Focus on incorporating process in to current systems
How an organization chooses to use the data gathered during formulary confirmation is important in terms of auditability, trend analysis, and visibility. Having a timeline of formulary confirmation is important for identifying problematic trends, non-compliance trends, and accuracy of invoiced rebates. Harmonization of this data can further empower an organization to understand where their biggest exposure is. Additionally, it can be determined who the biggest offending organizations are, thus allowing an organization to be sure to focus resources on the most non-compliant submissions.
Determining Optimal Level of Diligence
It has become increasingly difficult for rebate groups to keep pace with the expanding universe of formularies. While historically organizations used “National” formularies, custom and specialized formularies have trended into levels that are increasingly hard to manage. Determining the proper mix of formulary confirmation amongst the top plans within a Managed Care Organization can be the difference between finding savings, and over-investing time and resources in the process.

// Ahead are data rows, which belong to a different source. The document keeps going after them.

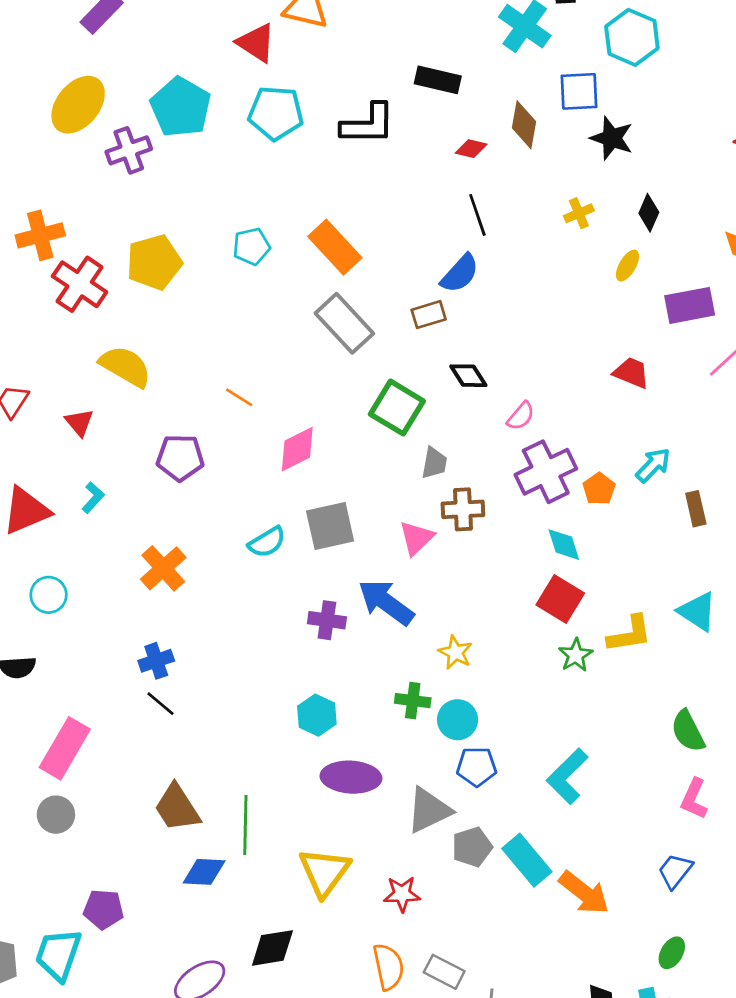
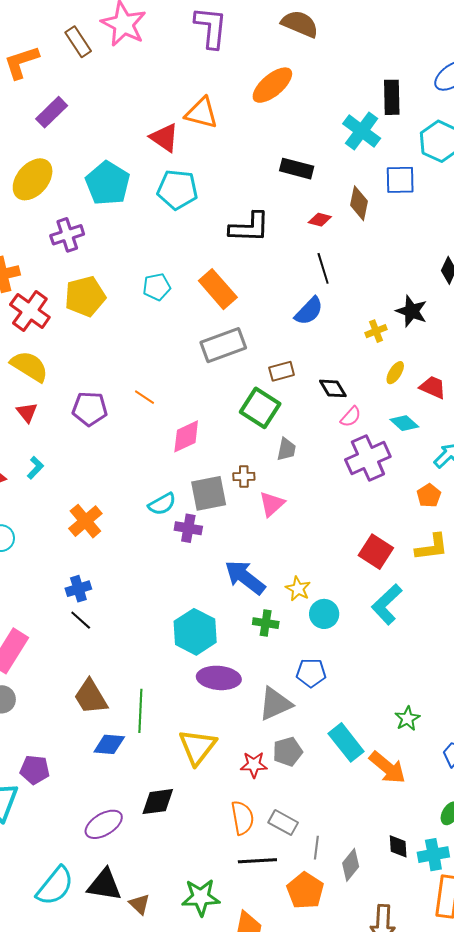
black L-shape: (368, 124) -> (249, 227), moved
black star: (612, 138) -> (412, 311), moved
purple cross: (129, 150) -> (67, 235), moved
yellow cross: (579, 213) -> (376, 331), moved
yellow ellipse: (628, 266) -> (395, 373), moved
brown rectangle: (429, 315) -> (282, 371), moved
gray rectangle: (344, 323) -> (223, 345), turned -69
yellow semicircle: (125, 366) -> (29, 366), moved
black diamond: (468, 376) -> (333, 388), moved
purple pentagon: (180, 458) -> (90, 409), moved
orange pentagon: (599, 489) -> (429, 496), moved
brown cross: (463, 509) -> (244, 476), moved, size x0.7
cyan diamond: (564, 545) -> (404, 423), moved, turned -32
blue arrow: (386, 602) -> (245, 577), moved
purple cross: (327, 620) -> (188, 528), moved
yellow L-shape: (630, 634) -> (432, 547), moved
green star: (576, 655) -> (407, 719), moved
cyan hexagon: (317, 715) -> (195, 632), size x1.5
cyan circle: (458, 720) -> (324, 614), moved
cyan L-shape: (567, 776) -> (387, 604), moved
gray pentagon: (472, 847) -> (288, 752), moved

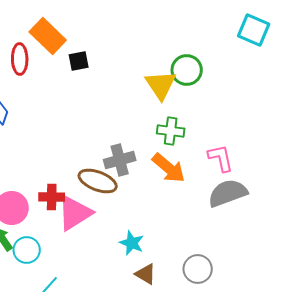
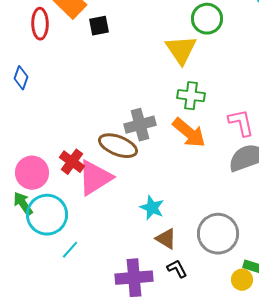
green circle: (187, 70) -> (207, 19), moved
red cross: (52, 197) -> (72, 162), turned 35
cyan circle: (27, 250) -> (47, 215), size x1.5
gray circle: (198, 269) -> (218, 234), size x1.4

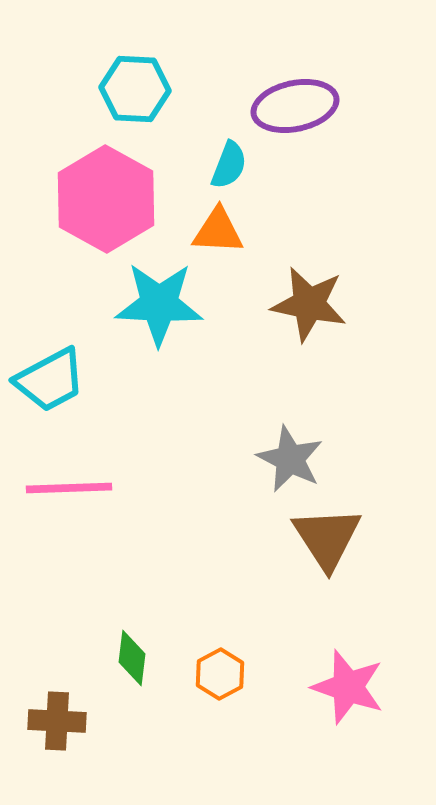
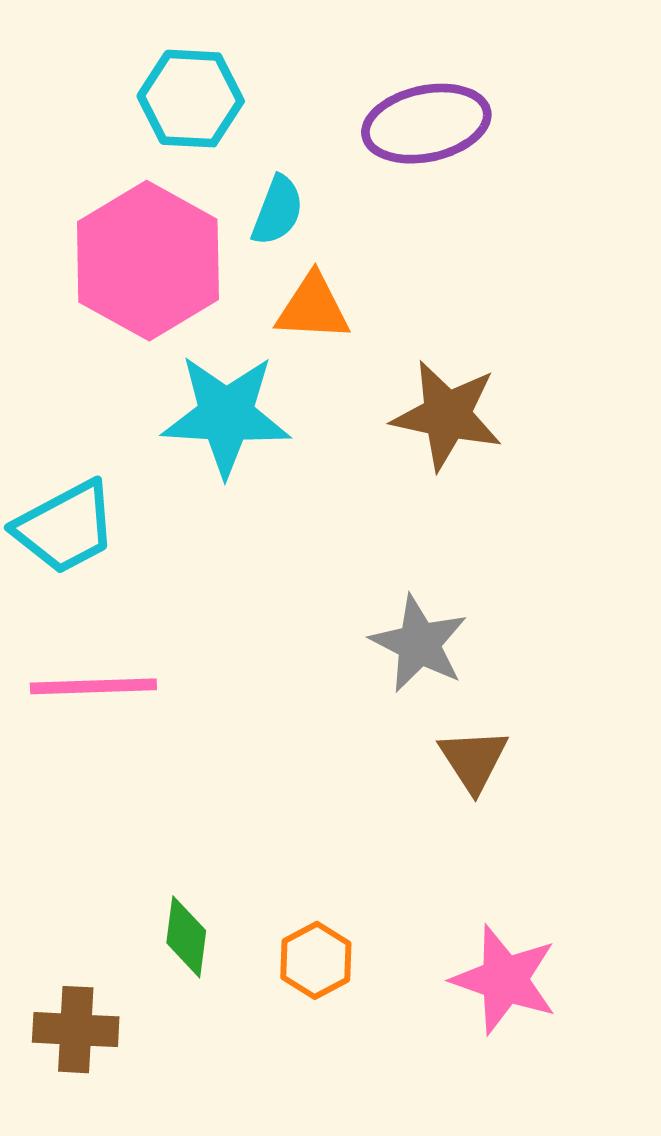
cyan semicircle: (229, 165) -> (278, 211), moved
brown triangle: (327, 538) -> (474, 760), size x0.7

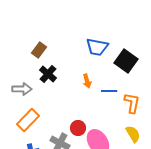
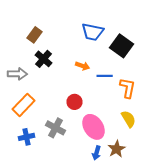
orange arrow: (87, 81) -> (82, 66), turned -56
red circle: (78, 128) -> (74, 102), moved

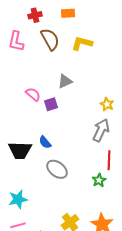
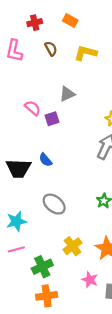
orange rectangle: (68, 13) -> (70, 21), turned 32
brown semicircle: (50, 39) -> (51, 49), size x0.6
gray ellipse: (57, 169) -> (54, 204), moved

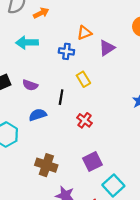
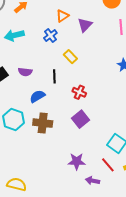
blue cross: (66, 51) -> (50, 36), turned -32
purple square: (92, 161) -> (81, 119), moved
brown cross: (46, 165) -> (43, 123), moved

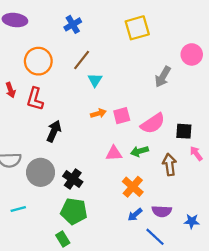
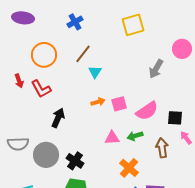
red L-shape: (35, 99) -> (41, 89), turned -45

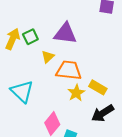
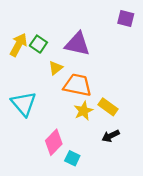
green square: (30, 37) -> (38, 44), turned -35
black arrow: (103, 113) -> (111, 136), size x0.7

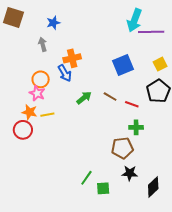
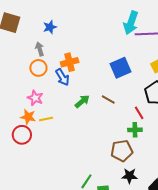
orange circle: (41, 79) -> (38, 68), moved
red line: (132, 104) -> (139, 113), moved, turned 40

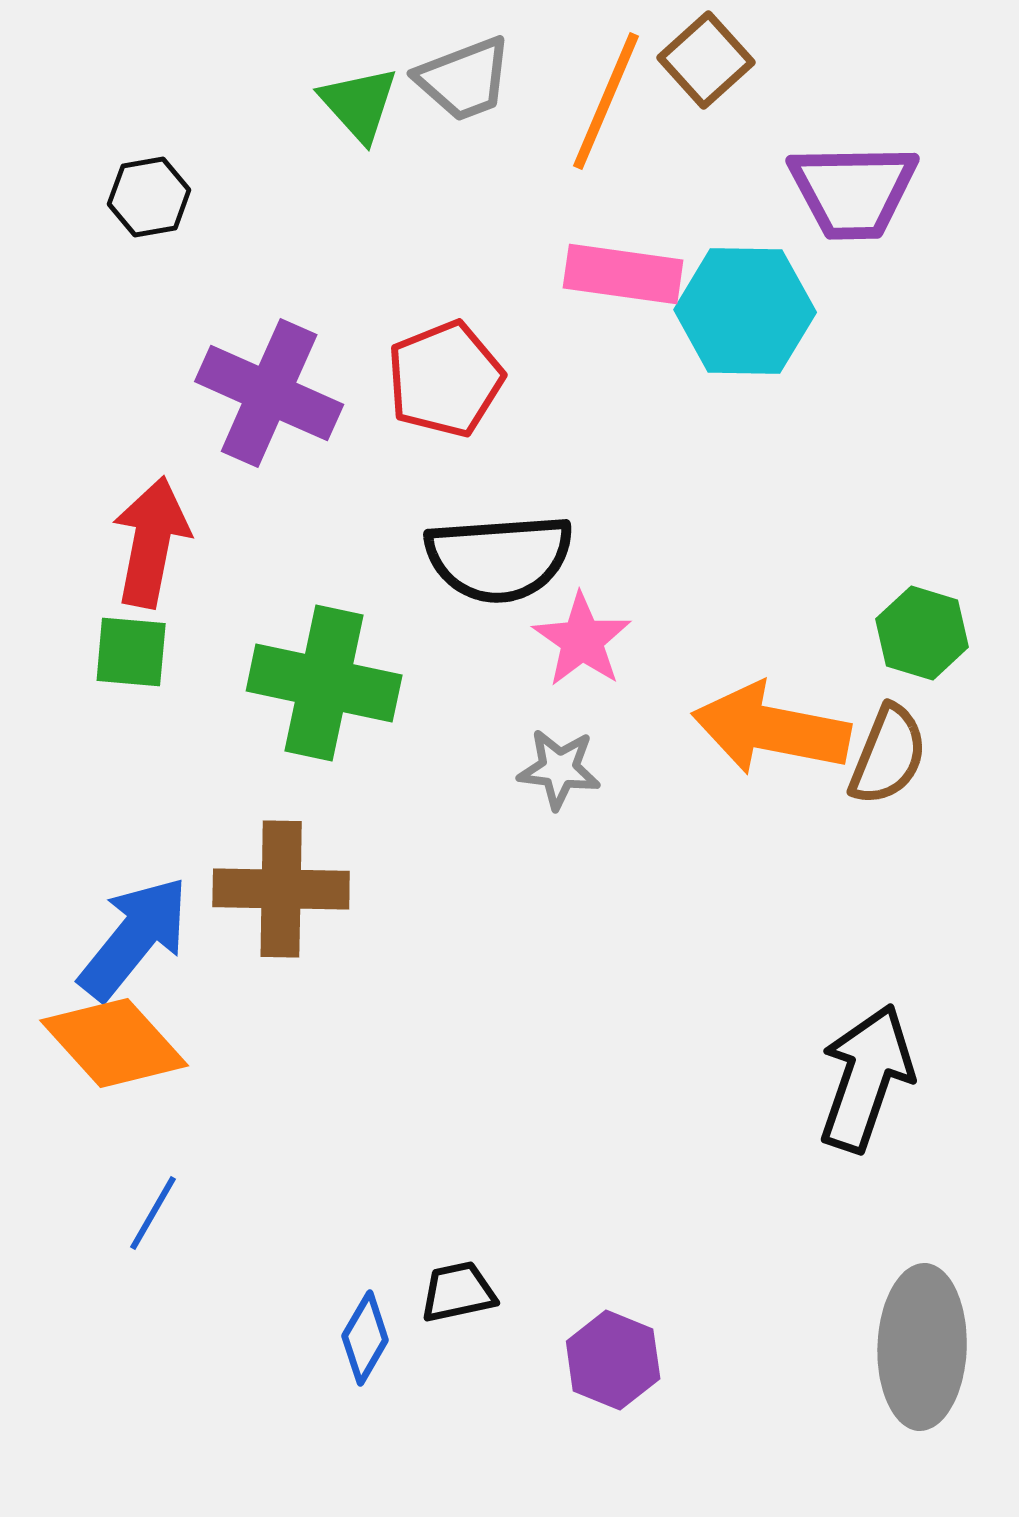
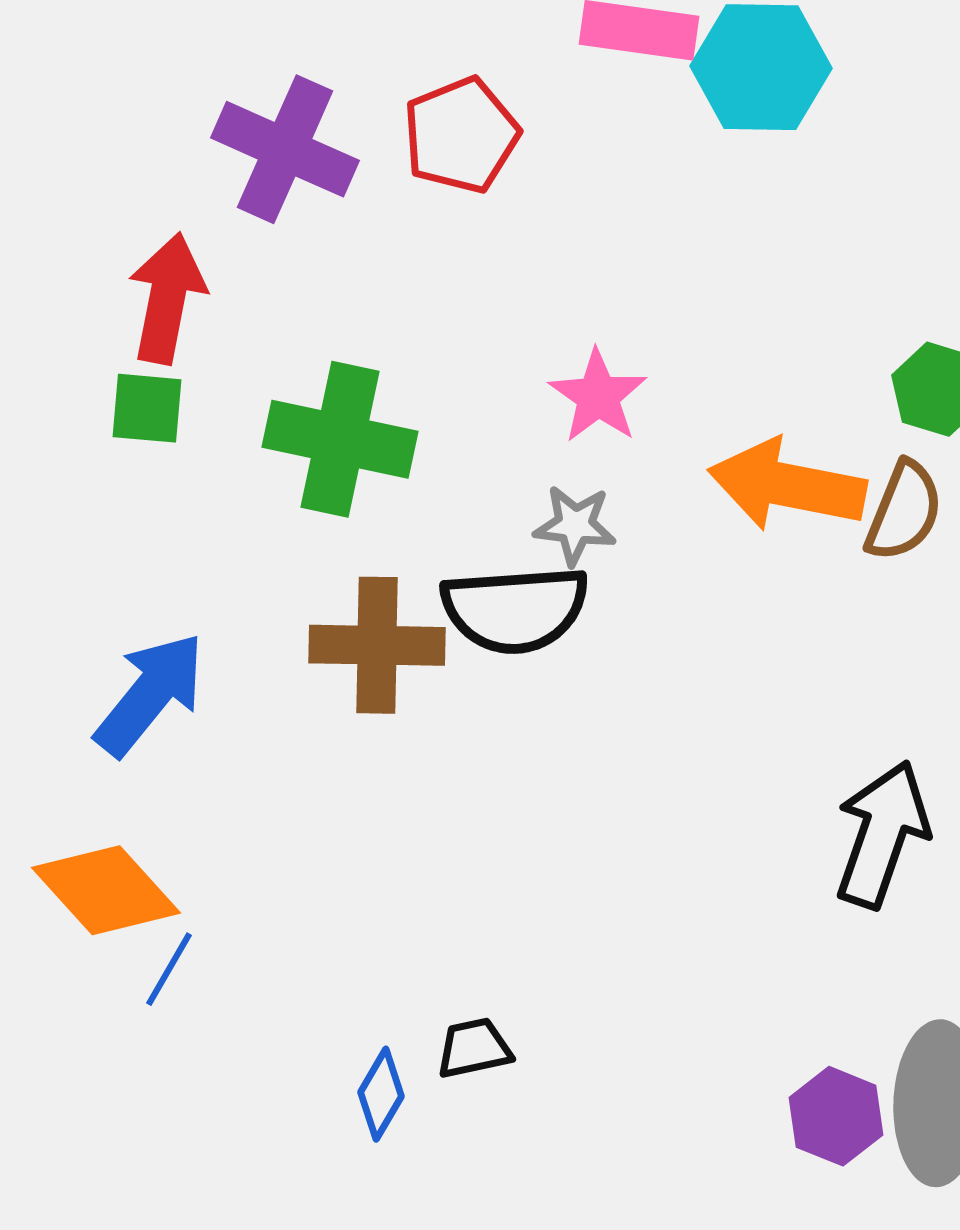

Finding the optimal overall process for formulary confirmation often requires multiple levels of consideration of available resources and gaps in process. Using these guidelines can start an organization on the path towards maximizing savings and minimizing possible formulary non-compliance leakage. While the actual process will require a concerted effort, extensive analysis, and a holistic inventory of all in house customers, the rewards will be undeniable. Finding the right mix of solutions will require a complete inventory of all customers and all iterations of the formulary process.